Anyway, is there a way to run this script on windows xp?


Code:


#!/bin/bash
# Finds the strongest unencrypted AP and tries to connect to it via dhcp
# Call this script like "wifi.sh wlan0"
TEMP=/tmp/bestap.tmp
LOCK=/var/lock/bestap.lock
if [ `whoami` != "root" ];then
        echo "Sorry, you need to be root to run this program"
        exit 1
fi

if [[ -z $1 ]];then
        echo "USAGE: $0 device"
        exit 1
else
        interface=$1
fi

# Checking for lock
if [[ -e $LOCK ]];then
        exit 1; # Too simply nothing to do here :)
else
        touch $TEMP $LOCK
fi


# Proggy
iwlist $interface scan > $TEMP
NumAPs=`cat $TEMP | grep ESSID | wc -l`
BestAP=0
BestQuality=-1
for i in `seq 1 $NumAPs`;
do
   # Check if AP is encrypted
   Encryption=`cat $TEMP | grep Encryption | head -n$i | tail -n1 | cut -d":" -f2`
   if [ $Encryption = "off" ]; then
      # Find AP with the highest quality
      QUALITY=`cat $TEMP | grep Quality | head -n$i | tail -n1 | cut -d":" -f2 | cut -d"/" -f1 | sed 's/ //g'`
      if [ "$QUALITY" -gt "$BestQuality" ]; then
         BestQuality=$QUALITY
         BestAP=$i
      fi
   fi
done
if [ $BestAP -gt 0 ]; then
   # Yay, we found an unencrypted AP:
   echo Connecting to...
   ESSID=`cat $TEMP | grep ESSID | head -n$BestAP | tail -n1 | cut -d""" -f2`
   echo ESSID=$ESSID
   MODE=`cat $TEMP | grep Mode | head -n$BestAP | tail -n1 | cut -d":" -f2`
   echo Mode=$MODE
   CHANNEL=`cat $TEMP | grep Channel | head -n$BestAP | tail -n1 | cut -d"(" -f2 | sed 's/Channel //g' | sed 's/)//g'`
   echo Channel=$CHANNEL
   # Connect
   iwconfig $interface essid $ESSID mode $MODE channel $CHANNEL
   if [ -e /etc/dhcpc/dhcpcd-${interface}.pid ]; then
      rm /etc/dhcpc/dhcpcd-${interface}.pid
   fi
   dhcpcd $interface
   # Cleanup
fi
rm -f $TEMP $LOCK

Also, would anyone know how to make this file executable? I know the code to do it, but I do not know where to place it in the script.

thanks!


----------



## lotuseclat79

If you download and install the Cygwin environment for Windows you may be able to execute the script.

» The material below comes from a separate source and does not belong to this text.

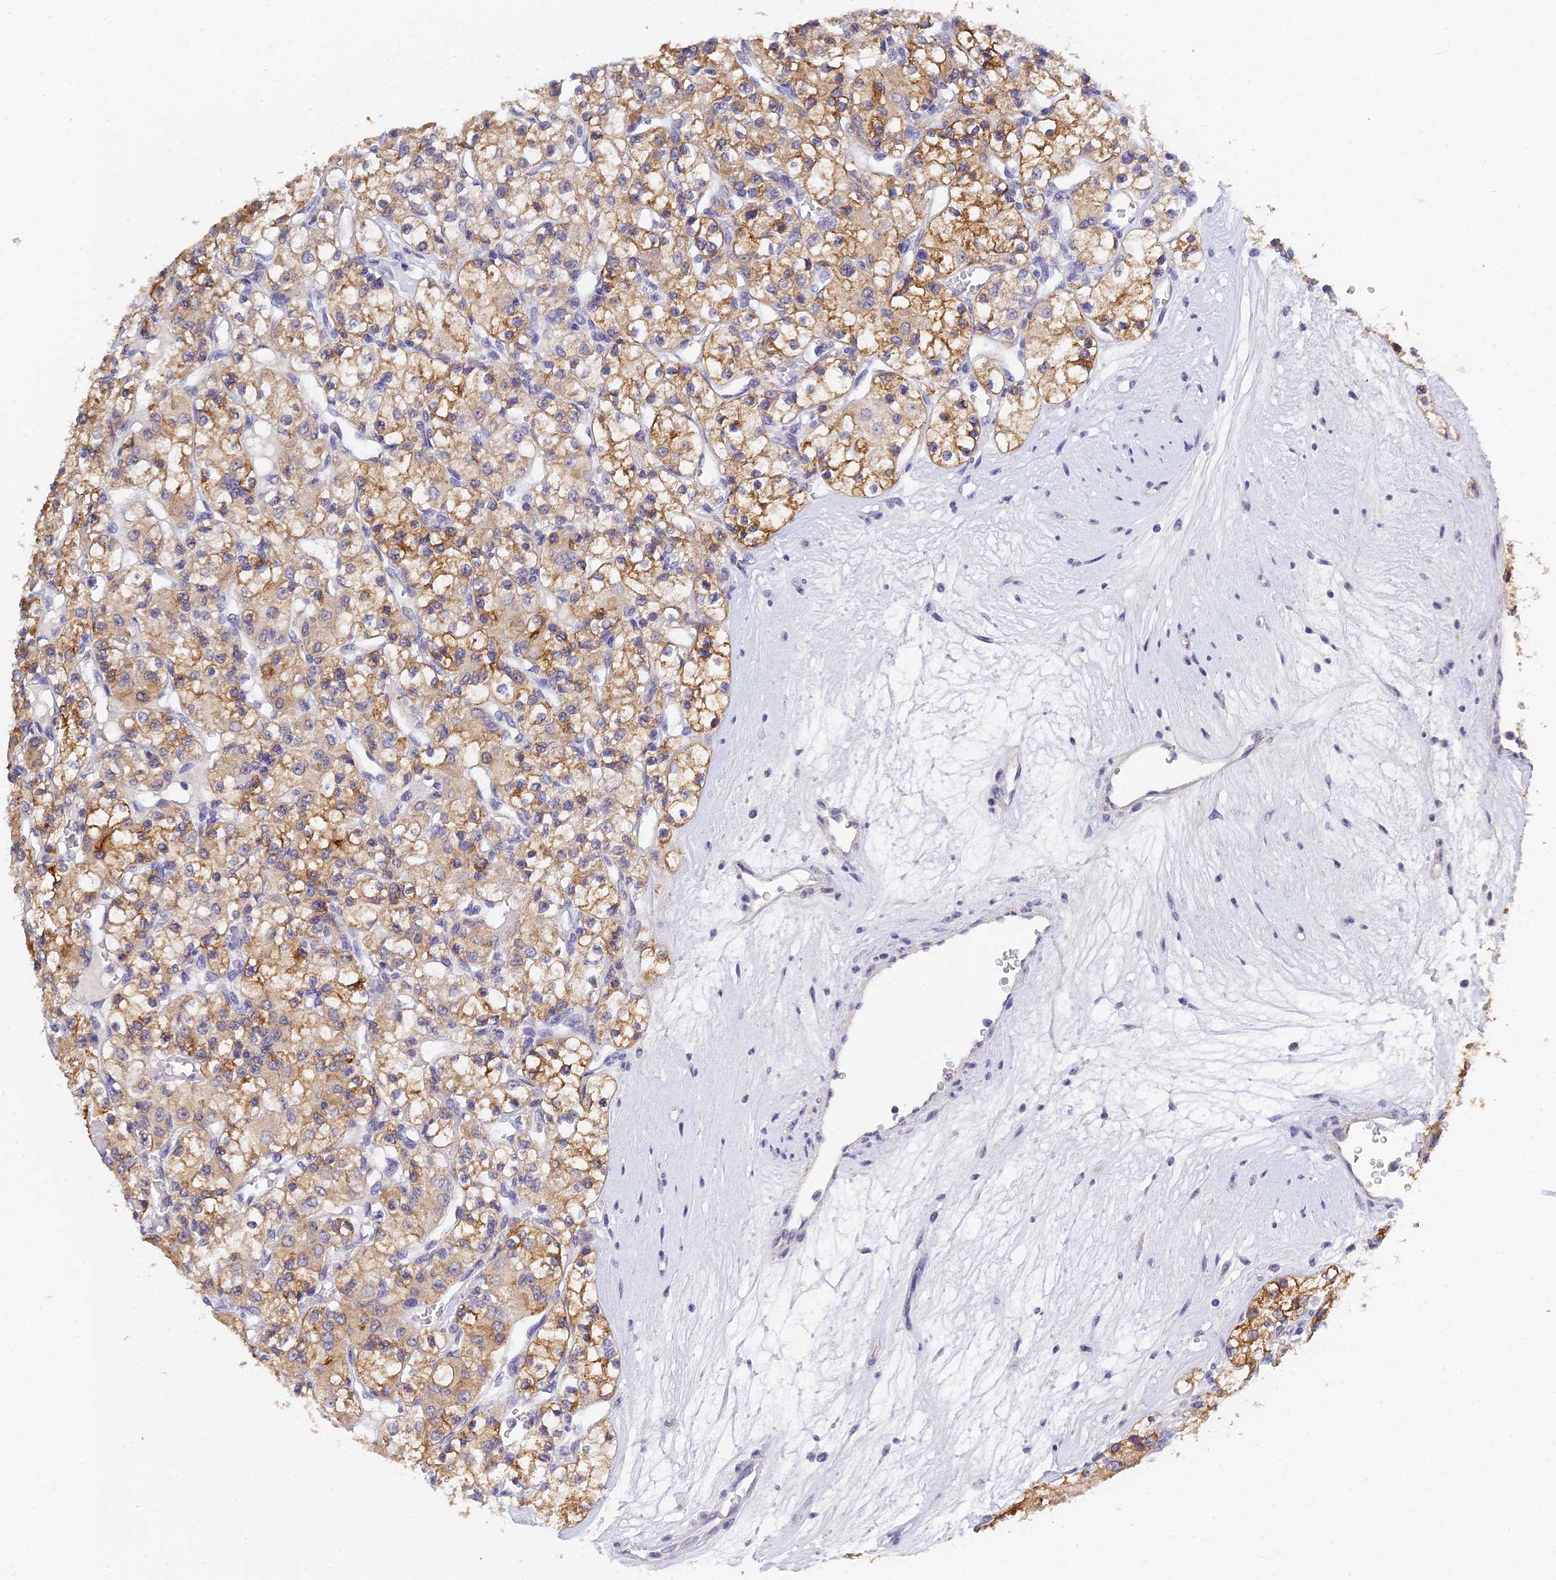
{"staining": {"intensity": "moderate", "quantity": "25%-75%", "location": "cytoplasmic/membranous"}, "tissue": "renal cancer", "cell_type": "Tumor cells", "image_type": "cancer", "snomed": [{"axis": "morphology", "description": "Adenocarcinoma, NOS"}, {"axis": "topography", "description": "Kidney"}], "caption": "Adenocarcinoma (renal) stained for a protein exhibits moderate cytoplasmic/membranous positivity in tumor cells. Nuclei are stained in blue.", "gene": "HOXB1", "patient": {"sex": "female", "age": 59}}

Within a Cygwin terminal window you might be able to issue the chmod command to make the script executable: 
# chmod 700 scriptname
i.e. in a Unix-like environment, the chmod command is issued to make a shell file executable, i.e. which you could do from within a script that you generate, or issue a command like: 
# sh scriptname
where the 'sh' script is a link to the 'bash' shell executable.

I base these statements on:
1) I think Cygwin has a bash shell - but, I do not know for sure.
2) If Cygwin has a bash shell, it might have a chmod command as well - but, I do not know for sure.

Note: The Cygwin gcc compiler would have to be able to compile those commands for this to work, i.e. the bash shell, and the chmod command.

Here is a link to Cygwin where you may be able to find the answers to those questions in the FAQ: http://www.cygwin.com

-- Tom


----------



## Bigjohn123

It worked, thanks! I have cygwin, but I never knew where to issue the chmod command. Now I know, thanks again.


----------